Fast forward ahead one year and my husband has been recovering quite well. My children and I are quiet around him and talk very low and try to accommodate him to keep him calm. He decided he wanted to be like he was prior to the accident and was leaving the house more frequently and staying out later and drank more alcohol. He was drinking alcohol shortly after he came home from the hospital with the help of his family and friends supplying it. I informed him that that attitude was old and if he wanted us to work out it needed to change. He told me in no uncertain terms that he was going to do what he wanted. I was always leary about leaving my 9-year-old home alone with him but figured he seemed to be better by now and did just that. That is when he attacked her and threw her down by her neck. Her neck hurt her for three days and she only decided to tell me about it when it wouldn’t stop hurting. When she finally broke down to tell me about what her dad did, I started looking for an apartment.
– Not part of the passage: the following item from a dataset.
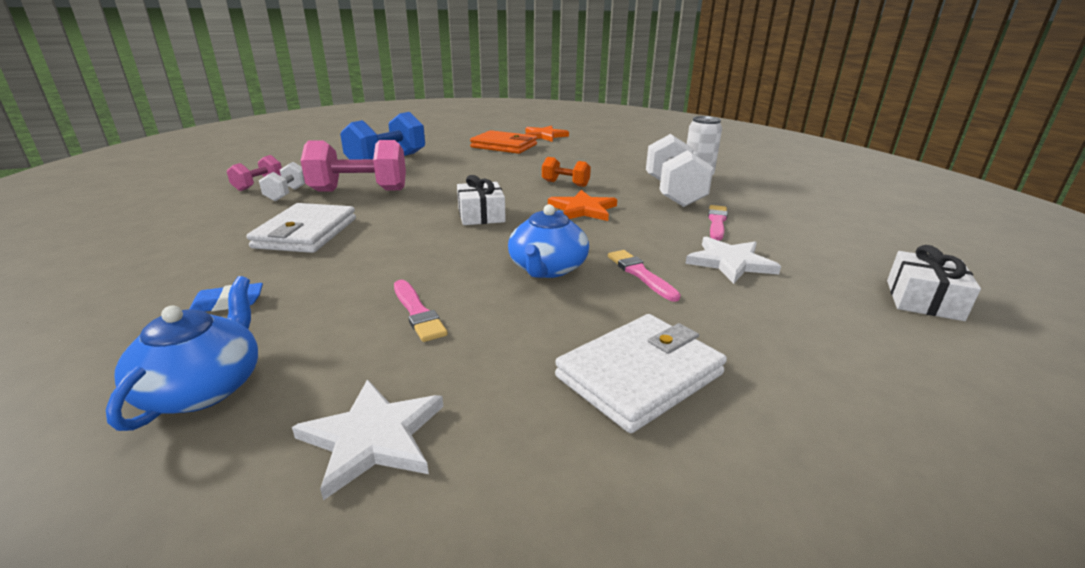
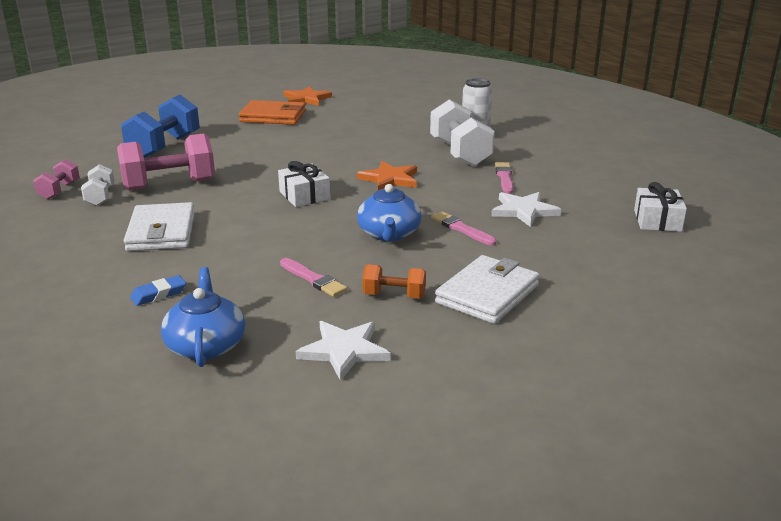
camera: 15 degrees left, 0 degrees up
(565, 184) = (360, 155): orange dumbbell -> orange dumbbell (394, 296)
We were out in about three weeks and I filed for divorce. My family then decided that I was doing the wrong thing and has been angry at me for leaving him, ignoring me at family functions, treating me like a stranger. All because they put their time into completing the house that my husband started and I was now leaving it with him. The only thing is that my one cousin married my husband’s sister. They just don’t want to take care of him and they know he can’t refinance this house because of his income. There is so much more to this, but I have supportive friends who helped me move out, and set up my apartment. I never felt so good in my life about something. I am away from him.

Why am I having panic attacks? I still haven’t gotten my divorce yet. I guess I feel sorry for my husband and his condition but on the other hand, he was never really married to me, but to his friends. I also figure that if my family is so angry at me for leaving him, they can move in with him. And I can only show so much gratitude for my family’s help during the most difficult time in my life. I don’t know how to cope I guess. Something has gone awry in my head. I exercise, follow a few guidlines to relieve stress to no avail. HELP!!!

Thank you for any feedback.

Sincerely,
VKM

Psychologist’s Reply

You’ve made a decision to protect your children and a good decision at that. Making a final decision to save yourself and your children doesn’t mean the stress is over however. A new set of stressors will emerge as you quickly discovered. In many family systems, there’s a designated caretaker and responsible aduilt — and a designated incompetent person. Guess who’s who? I’ve seen the situation hundreds of times and you’re correct that the family will be angry with you as they realize they will have to deal with him now. I worked with a woman who was in the process of divorcing her abusive and hell-raisin’ husband when the family as a group suddenly offered her $12,000 to stay married to him — just so he wouldn’t be calling them from a bar late at night. She declined by the way.

The ordeal of the past several years has emotionally exhausted you. The panic attack is a physical and emotional indicator of a high stress level. It’s like winning a boxing match with a heavyweight fighter — you can win but it will still take you six months to heal up from the beating! You’ve taken an emotional and social beating and are still dealing with the husband, family, etc.

I’d recommend seeing a counselor/therapist as well as consulting your family physician or a psychiatrist. You’re most likely experiencing a stress-produced depression — can’t sleep, can’t concentrate, brain runs too fast, severe fatigue, etc. Panic attacks can be managed with medications/counseling and will slowly disappear as your stress level subsides. A panic attack is similar to the red lights on your automobile dash — they surface when you’re running hot and decrease when the vehicle is running cool again.